Beginning with the line where "text_box [2078, 84, 2161, 139]" appears, restate each line word for word until the data ends. Pictures do not go in.
Segment Start: DATA SHOWN
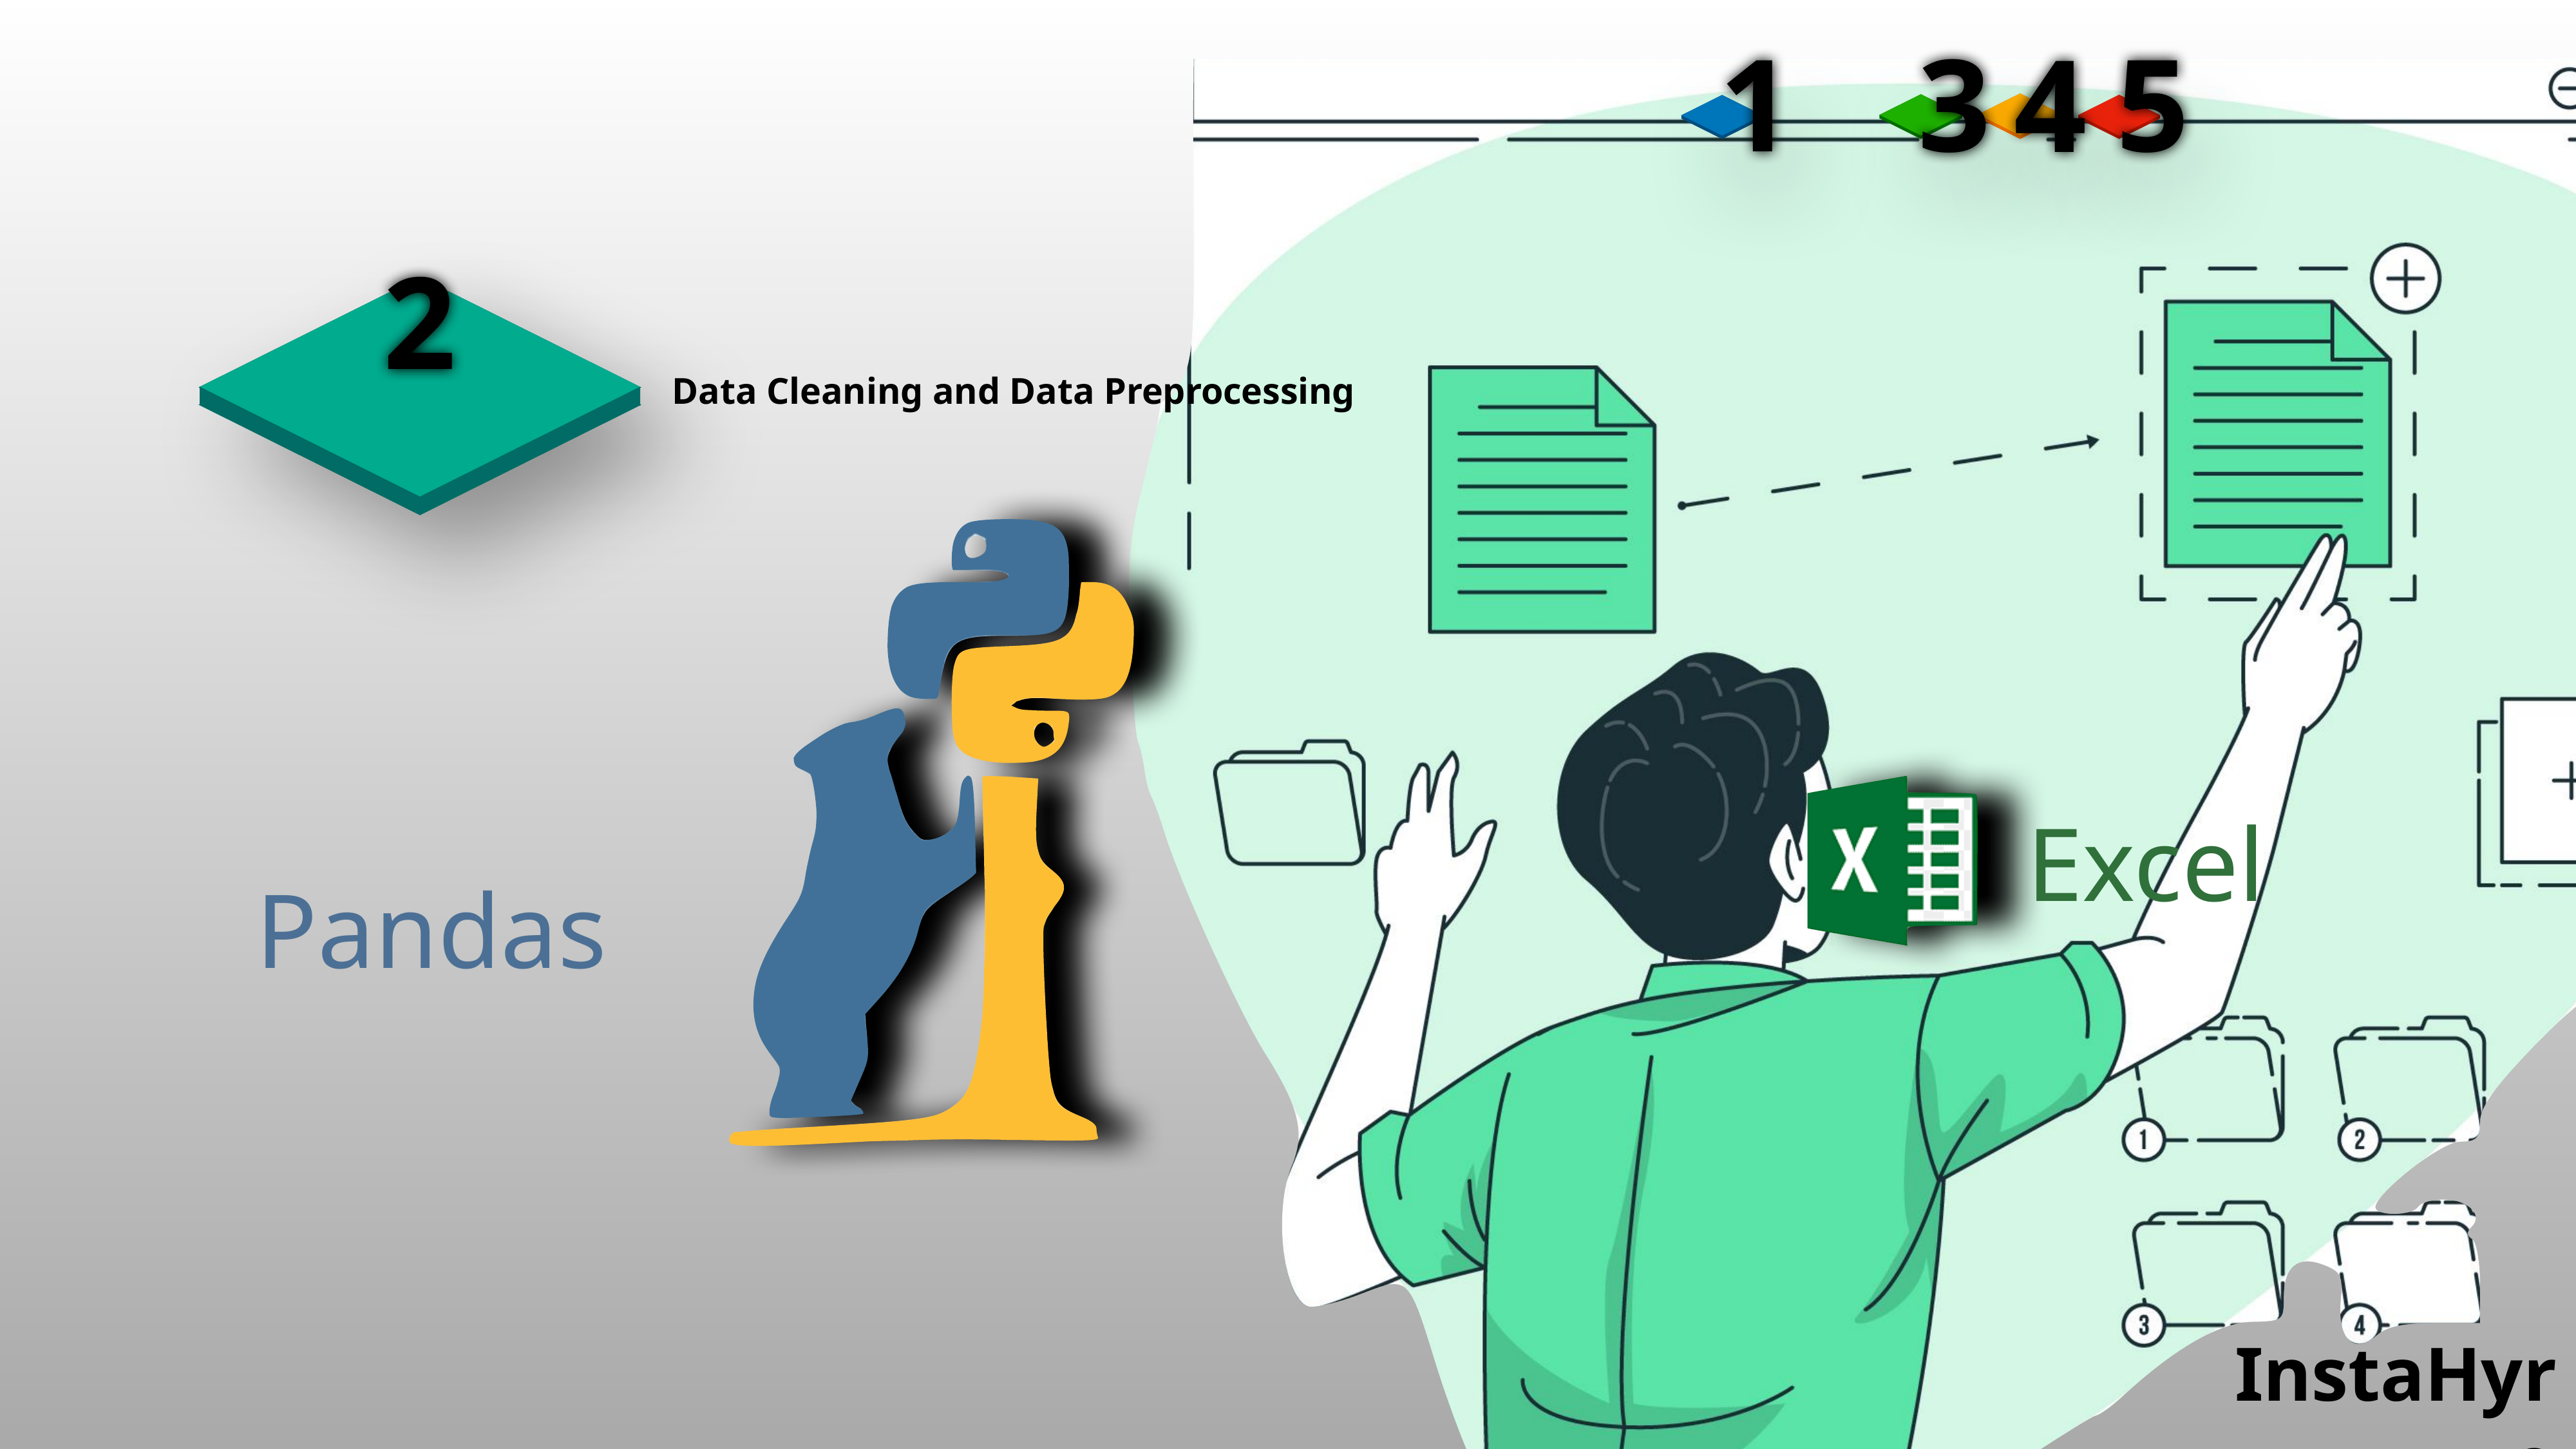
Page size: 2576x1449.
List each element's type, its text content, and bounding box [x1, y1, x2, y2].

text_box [1681, 84, 1763, 139]
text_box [1879, 84, 1963, 139]
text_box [2078, 84, 2161, 139]
text_box Data Cleaning and Data Preprocessing [667, 346, 1128, 431]
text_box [245, 518, 2275, 1146]
picture [1128, 58, 2576, 1449]
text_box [198, 229, 642, 516]
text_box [1977, 84, 2063, 139]
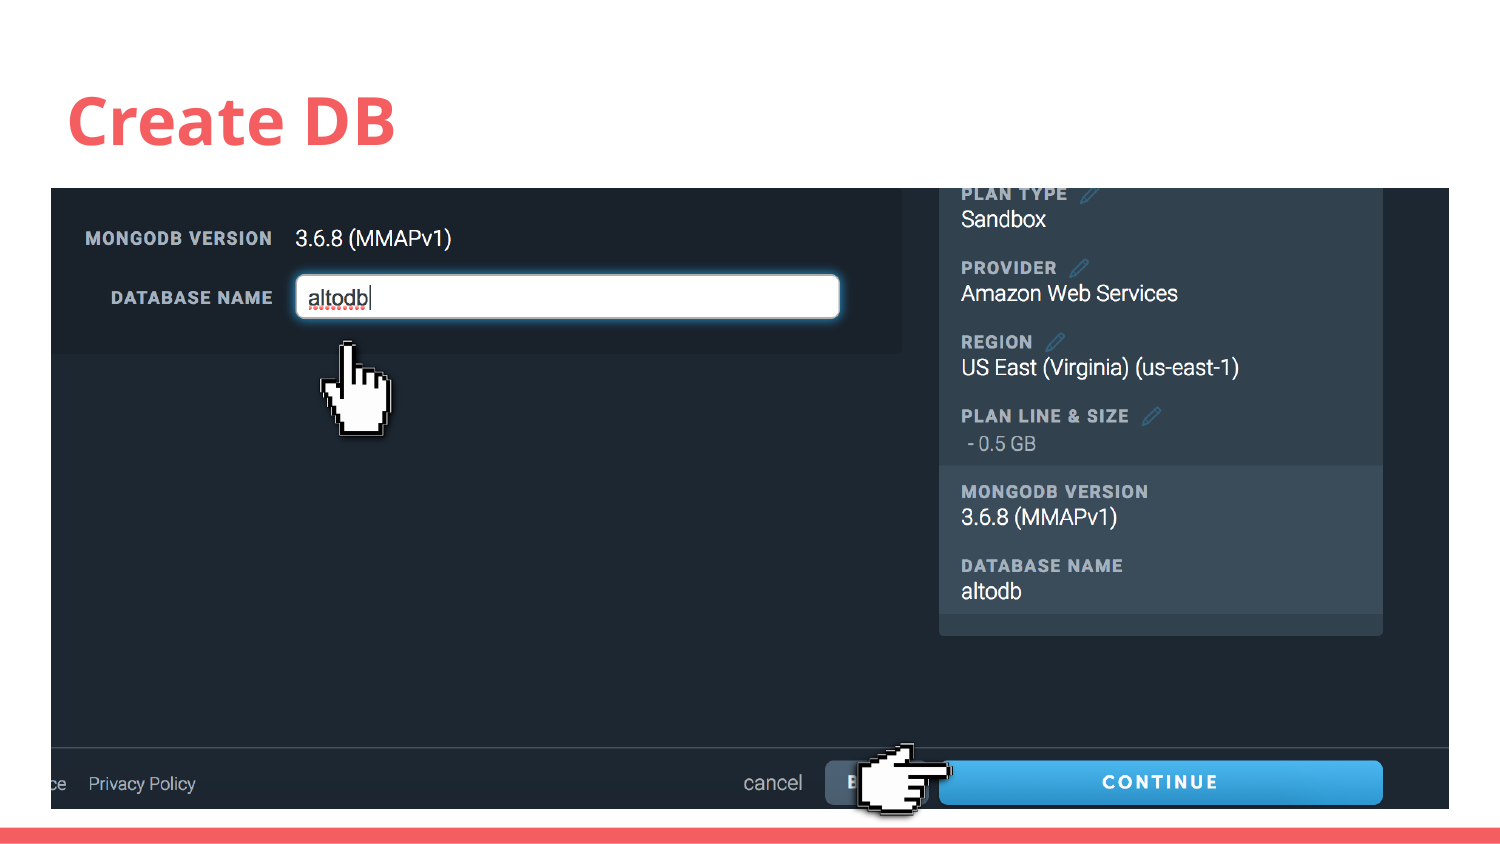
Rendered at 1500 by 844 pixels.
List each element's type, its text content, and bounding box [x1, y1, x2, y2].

picture [50, 188, 1450, 836]
title Create DB [51, 64, 1449, 167]
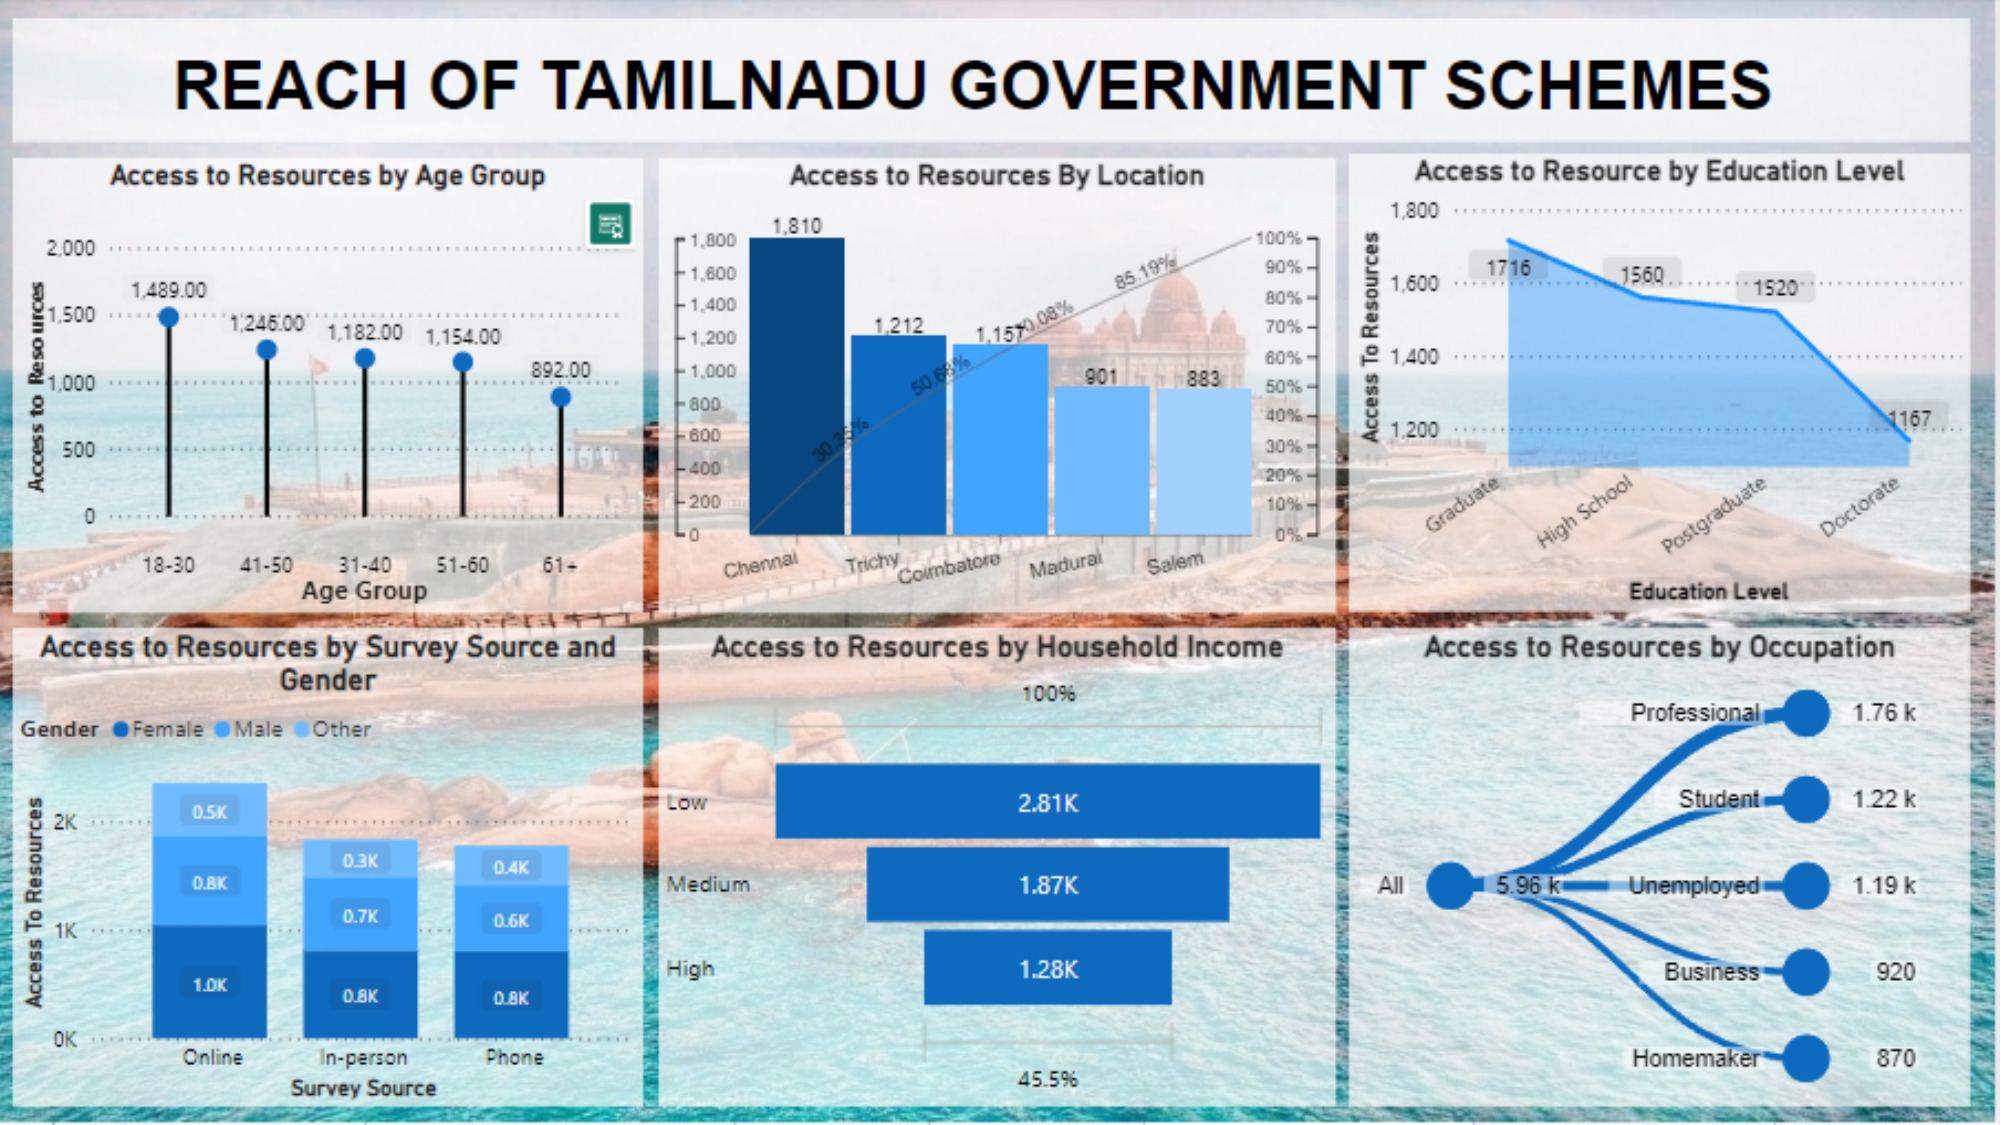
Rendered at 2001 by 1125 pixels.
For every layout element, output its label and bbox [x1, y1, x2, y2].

list [0, 0, 2000, 1125]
Segment End: DATA SHOWN
SOLUTION FOR THIS TASK -
text_box [2078, 84, 2161, 139]
text_box Data Cleaning and Data Preprocessing [667, 346, 1128, 431]
text_box [245, 518, 2275, 1146]
picture [1128, 58, 2576, 1449]
text_box [198, 229, 642, 516]
text_box [1977, 84, 2063, 139]
Rendered at 1500 by 844 pixels.
List each element's type, its text content, and bounding box [x1, y1, x2, y2].

picture [50, 188, 1450, 836]
title Create DB [51, 64, 1449, 167]
Rendered at 2001 by 1125 pixels.
For every layout element, output its label and bbox [x1, y1, x2, y2].

list [0, 0, 2000, 1125]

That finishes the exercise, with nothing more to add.